= 1946 Corowa state by-election =

Election result for Corowa, New South Wales, Australia

A by-election was held for the New South Wales Legislative Assembly electorate of Corowa on 9 November 1946 because of the resignation of Christopher Lethbridge, to contest the federal seat of Riverina at the 1946 election as a Liberal candidate, however he was unsuccessful.

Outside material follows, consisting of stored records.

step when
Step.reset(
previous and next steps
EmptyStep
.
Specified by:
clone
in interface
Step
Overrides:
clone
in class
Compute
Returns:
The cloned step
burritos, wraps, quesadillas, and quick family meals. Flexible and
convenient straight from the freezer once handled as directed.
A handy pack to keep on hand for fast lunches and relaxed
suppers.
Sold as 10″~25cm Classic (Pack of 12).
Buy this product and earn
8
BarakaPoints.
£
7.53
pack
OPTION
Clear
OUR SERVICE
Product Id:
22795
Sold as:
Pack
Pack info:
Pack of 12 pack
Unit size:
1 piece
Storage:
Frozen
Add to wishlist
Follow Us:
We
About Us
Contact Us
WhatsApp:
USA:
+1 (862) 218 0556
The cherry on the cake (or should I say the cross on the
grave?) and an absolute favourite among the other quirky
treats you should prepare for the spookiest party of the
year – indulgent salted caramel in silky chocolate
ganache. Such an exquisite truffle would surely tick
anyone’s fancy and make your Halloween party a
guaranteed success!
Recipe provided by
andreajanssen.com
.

Lethbridge then nominated as a candidate to regain the seat.

The by-elections for Albury, Auburn and Ashfield were held on the same day.

==Dates==

| Date | Event |
|---|---|
| 16 August 1946 | Christopher Lethbridge resigned. |
| 28 September 1946 | Federal election |
| 15 October 1946 | Writ of election issued by the Speaker of the Legislative Assembly and close of electoral rolls. |
| 21 October 1946 | Nominations |
| 9 November 1946 | Polling day, between the hours of 8 am and 8 pm |
| 27 November 1946 | Return of writ |

==Result==

1946 Corowa by-election]] Saturday 9 November
| Party |  | Candidate | Votes | % | ±% |
|  | Country | Ebenezer Kendell | 4,475 | 38.8 | +4.9 |
|  | Labor | James Adam | 4,362 | 37.8 | +8.5 |
|  | Liberal | Christopher Lethbridge (defeated) | 2,362 | 23.4 | −13.4 |
| Total formal votes |  |  | 11,530 | 99.4 | +1.6 |
| Informal votes |  |  | 78 | 0.7 | −1.6 |
| Turnout |  |  | 11,608 | 85.1 | −3.4 |
Two-party-preferred result
|  | Country | Ebenezer Kendell | 6,677 | 57.9 |  |
|  | Labor | James Adam | 4,853 | 42.1 |  |
|  | Country gain from Independent |  | Swing | N/A |  |

The by-election was caused by the resignation of Christopher Lethbridge.